Cap sur l’utopie

Le plaisir sexuel, le minimum vital

J’ai sous les yeux le Mélanges offerts à René Schérer des éditions L’Harmattan, un titre bien bécassot. La quatrième de couverture n’est pas plus jojo. On y indique que ce Schérer de 95 balais a trempé dans la fondation du département de philosophie de l’unif de Vincennes, ventre de bœuf !, qu’il s’est encanaillé avec Foucault, Deleuze, Châtelet, Rancière et quelques autres grands druides de la pensée bouffie, qu’il a opté pour entrer en littérature pour des sujets aussi rigolboches que Husserl et Heidegger.
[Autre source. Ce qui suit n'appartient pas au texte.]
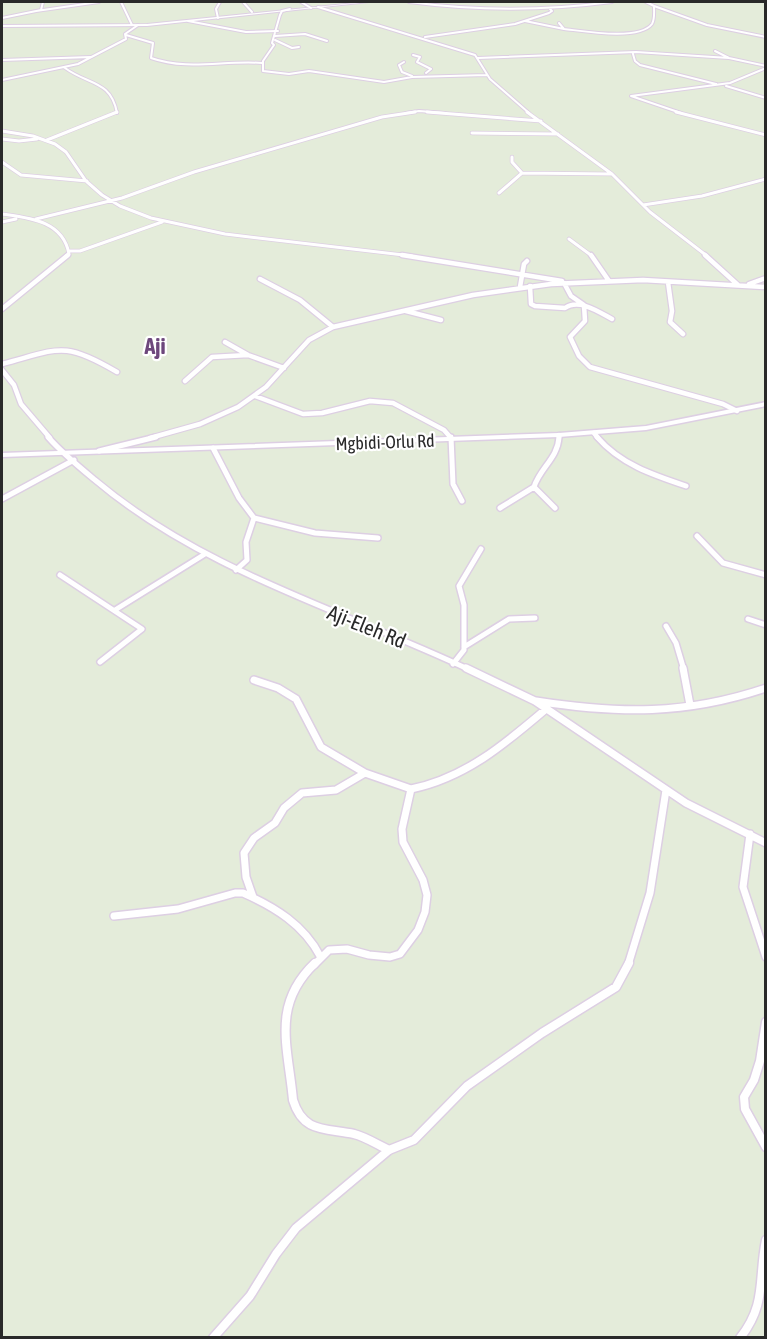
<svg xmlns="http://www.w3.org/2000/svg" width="767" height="1339" viewBox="0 0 767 1339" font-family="'Asap Condensed',sans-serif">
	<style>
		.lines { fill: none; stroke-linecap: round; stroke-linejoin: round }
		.minor-far5-casing { stroke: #ddcfe3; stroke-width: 4 }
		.minor-far4-casing { stroke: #ddcfe3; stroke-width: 4.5 }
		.minor-far3-casing { stroke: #ddcfe3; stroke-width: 7 }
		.minor-far2-casing { stroke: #ddcfe3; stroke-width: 8 }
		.minor-far1-casing { stroke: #ddcfe3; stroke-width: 10 }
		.minor-casing { stroke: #ddcfe3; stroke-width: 11 }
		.tertiary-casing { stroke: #ddcfe3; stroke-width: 2 }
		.secondary-casing { stroke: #ddcfe3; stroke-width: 3 }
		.minor-far5 { stroke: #fff; stroke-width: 2 }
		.minor-far4 { stroke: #fff; stroke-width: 3 }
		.minor-far3 { stroke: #fff; stroke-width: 4.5 }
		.minor-far2 { stroke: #fff; stroke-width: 5 }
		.minor-far1 { stroke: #fff; stroke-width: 7 }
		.minor { stroke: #fff; stroke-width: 8 }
		.tertiary { fill: #fff; fill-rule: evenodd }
		.secondary { fill: #fff; fill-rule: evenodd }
		.labels { text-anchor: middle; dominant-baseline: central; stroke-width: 4.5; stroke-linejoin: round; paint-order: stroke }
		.far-street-label { font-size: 18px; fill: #292929; stroke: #fff }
		.street-label { font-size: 21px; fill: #292929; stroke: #fff }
		.far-district-label { font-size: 22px; font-weight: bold; fill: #6d477c; stroke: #fff }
	</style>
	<rect width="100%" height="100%" fill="#e4ecda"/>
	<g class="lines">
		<defs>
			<path id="minor-far5" d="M 121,2 L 132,25
				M 243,2 L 252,12
				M 301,2 L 311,8
				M 409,2 C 477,11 544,11 612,2
				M 654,6 L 707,25 L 766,37
				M 318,7 L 475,55 L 490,79 L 529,113
				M 290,9 L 282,11 L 280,15 L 272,43 L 274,45 L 263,61 L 263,71 L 289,74 L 309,71 L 384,82 L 412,77 L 487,75
				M 36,11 L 99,2
				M 2,18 L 41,10 L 43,2
				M 218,18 L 216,9 L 220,2
				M 188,21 L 246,32 L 278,31
				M 525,21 L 564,29 L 559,23
				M 564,29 C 583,31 639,41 652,24 C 655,19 654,12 654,6 L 646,2
				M 126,35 L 153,43 L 151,58 C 188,71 224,60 262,63
				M 275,36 L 305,34 L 327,41
				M 425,37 L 515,24 L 549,13 L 552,11 L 550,9
				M 275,40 L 292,48 L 299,47
				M 715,51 L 729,58 L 766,66
				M 633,54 L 635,61 L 640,65 L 716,84
				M 413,55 L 420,57 L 417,62 L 431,69 L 426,73
				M 478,58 L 636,52 L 729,58
				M 2,60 L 91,57
				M 404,62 L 399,65 L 402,72 L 412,76
				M 65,68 C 88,85 111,80 117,113
				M 2,80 L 78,64 L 126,39 L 125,34 L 138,25
				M 726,86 L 766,98
				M 406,113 L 419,111 L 445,113
				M 681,113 L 631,96 L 730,83 L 766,68"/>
			<path id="minor-far4" d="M 427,112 L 541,121
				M 527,112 L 612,174 L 650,212 L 707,256
				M 676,112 L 766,135
				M 2,131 L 33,136 L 55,144 L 66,152 L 86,181 L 102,195 L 120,206 L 151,218 L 225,234 L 412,256
				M 472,133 L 558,134
				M 2,139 L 19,141 L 37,139
				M 47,140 L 117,112
				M 512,157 L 512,162 L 522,173
				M 2,162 L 21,175 L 87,181
				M 499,193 L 522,173 L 611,174
				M 643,205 L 702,196 L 766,179
				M 2,214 C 30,218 63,221 69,254 L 66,256
				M 36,219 L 122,198 L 194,172 L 382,117 L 415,112
				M 2,222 L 16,219
				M 569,239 L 592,256
				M 69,251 L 80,251 L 162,222"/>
			<path id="minor-far3" d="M 402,255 L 562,281
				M 591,255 L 609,281
				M 705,255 L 738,285
				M 260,279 L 300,300 L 333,327
				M 668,282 L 672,311 L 670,322 L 683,334
				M 564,283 L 571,296 L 584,305 L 585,321 L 570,337 L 579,356 L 590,367 L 723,404 L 737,411
				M 749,284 L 766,278
				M 530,286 L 531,304 L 535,306 L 565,308 C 579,298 599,312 612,319
				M 520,287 L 524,264 L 527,261
				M 2,309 L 68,255
				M 406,311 L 441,320
				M 225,342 L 248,355 L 284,368
				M 2,364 C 59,349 63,340 117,372
				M 2,370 L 14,385 L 21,404 L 50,438
				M 185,381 L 212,357 L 248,355
				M 255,396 L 303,414 L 322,413 L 370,401 L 393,403 L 444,430 L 451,438
				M 594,433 L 598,438
				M 150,438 L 200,424 L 238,407 L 266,387 L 309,340 L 333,327 L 473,295 L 551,284 L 643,280 L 766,287
				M 559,438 L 559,435"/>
			<path id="minor-far2" d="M 48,437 C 62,453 78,466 95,480 C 204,572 343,610 470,670
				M 451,437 L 453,484 L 462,501
				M 597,437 C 620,464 653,475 686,486
				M 213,448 L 239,498 L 254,518 L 246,542 L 247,560 L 236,570
				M 99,451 L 156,437
				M 2,499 L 74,460
				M 500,508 L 534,487
				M 555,508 L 534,487 C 540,468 558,458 559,437
				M 254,518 L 315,533 L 378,538
				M 697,536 L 723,563 L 766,575
				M 60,575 L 142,629 L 100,662
				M 115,610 L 205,554
				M 748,619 L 766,625
				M 666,626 L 676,643 L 684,670
				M 464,647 L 509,619 L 535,618
				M 453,664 L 464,650 L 464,605 L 459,586 L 481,549"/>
			<path id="minor-far1" d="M 466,668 L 535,701 L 686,803 L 766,843
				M 683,668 L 690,705
				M 254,680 L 278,688 L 296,699 L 321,747 L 365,773
				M 536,701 C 619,714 686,715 766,688
				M 750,834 L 743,887 L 766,957
				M 253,897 L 246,877 L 244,853 L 254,838 L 275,823 L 284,808 L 302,793 L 336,790 L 365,773 L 411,789
				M 114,916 L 178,909 L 235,893 L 243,893 C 275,907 304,925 320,956
				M 314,965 L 329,950 L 347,949 L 369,955 L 390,957 L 400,954 L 418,930 L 425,912 L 427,895 L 423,880 L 403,842 L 402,829 L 411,789 C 465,778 505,744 546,709
				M 628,965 L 650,893 L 666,790"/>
			<path id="minor" d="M 315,963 C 271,1005 288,1046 293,1100 C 303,1133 325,1128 354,1134 C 366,1137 378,1145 389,1150
				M 766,1022 L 760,1061 L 754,1080 L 744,1097 L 745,1109 L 766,1147
				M 213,1338 L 250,1296 L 276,1254 L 296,1228 L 389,1150 L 414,1140 L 467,1086 L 542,1033 L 616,987 L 629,963
				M 740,1338 C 767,1304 758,1279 766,1240"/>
			<path id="tertiary" d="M 365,2 L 369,2 L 147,26 L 2,27 L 2,25 L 147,24 Z"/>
			<path id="secondary" d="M 766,402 L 766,406 L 646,430 L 559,437 L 2,457 L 2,453 L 559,433 L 646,426 Z"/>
		</defs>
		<use href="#minor-far5" class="minor-far5-casing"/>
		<use href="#minor-far4" class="minor-far4-casing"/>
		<use href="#minor-far3" class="minor-far3-casing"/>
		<use href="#minor-far2" class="minor-far2-casing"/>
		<use href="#minor-far1" class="minor-far1-casing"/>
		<use href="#minor" class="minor-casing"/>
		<use href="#tertiary" class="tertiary-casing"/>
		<use href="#secondary" class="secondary-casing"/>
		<use href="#minor-far5" class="minor-far5"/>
		<use href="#minor-far4" class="minor-far4"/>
		<use href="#minor-far3" class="minor-far3"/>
		<use href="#minor-far2" class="minor-far2"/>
		<use href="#minor-far1" class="minor-far1"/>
		<use href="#minor" class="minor"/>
		<use href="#tertiary" class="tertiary"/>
		<use href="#secondary" class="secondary"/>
	</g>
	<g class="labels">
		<g class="far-street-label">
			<text transform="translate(385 442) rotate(-2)">Mgbidi-Orlu Rd</text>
		</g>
		<g class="street-label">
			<text transform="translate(367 626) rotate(22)">Aji-Eleh Rd</text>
		</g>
		<g class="far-district-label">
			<text x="155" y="346">Aji</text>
		</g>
	</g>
	<rect width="767" height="1339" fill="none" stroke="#292929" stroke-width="6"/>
</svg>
Il n’empêche, les mimiles, que René Schérer, c’est par ailleurs un zigue vraiment à la coule à qui on doit les meilleures études enflammées sur les clés de voûte du nouveau monde ludico-amoureux selon Charles Fourier et qui a eu partie liée, et parfois très très liée, avec les fouteurs de bordel de Mai-68 ou le fortiche agitateur Guy Hocquenghem. Dans l’hommage se voulant « zigzaguant » rendu aujourd’hui à René Schérer (le frangin d’Eric Rohmer soit dit en passant) par une escouade de super-cracks captivants ou casse-burettes, on peut épingler  :

■ L’historien british Jonathan Beecher qui nous rappelle que Fourier n’est pas seulement le précurseur du socialisme scientifique, mais qu’il est aussi celui du surréalisme, de la psychanalyse, du féminisme (je préciserais, moi, du surréalisme dadaïsant, de la psychanalyse sauvage, du féminisme queercore). Un des points de départ des phalanstères fouriéristes  : on garantit à chacun un minimum érotique vital « quel que soit son âge et si bizarres que soient ses penchants et désirs ». Et ça se corse fort vite féeriquement. « Il y a même une classification des orgies – y compris les orgies initiatiques et les orgies d’adieu, les orgies fortuites et les orgies bacchanales ainsi que l’orgie orchestrée dite “ quadrille omnigame ”…  » On comprend qu’épouvantés par ces appels à l’éclatement sexuel frénétique permanent, les disciples de Fourier aient préféré en nier l’existence et même cherché à détruire les manuscrits dévergondeurs.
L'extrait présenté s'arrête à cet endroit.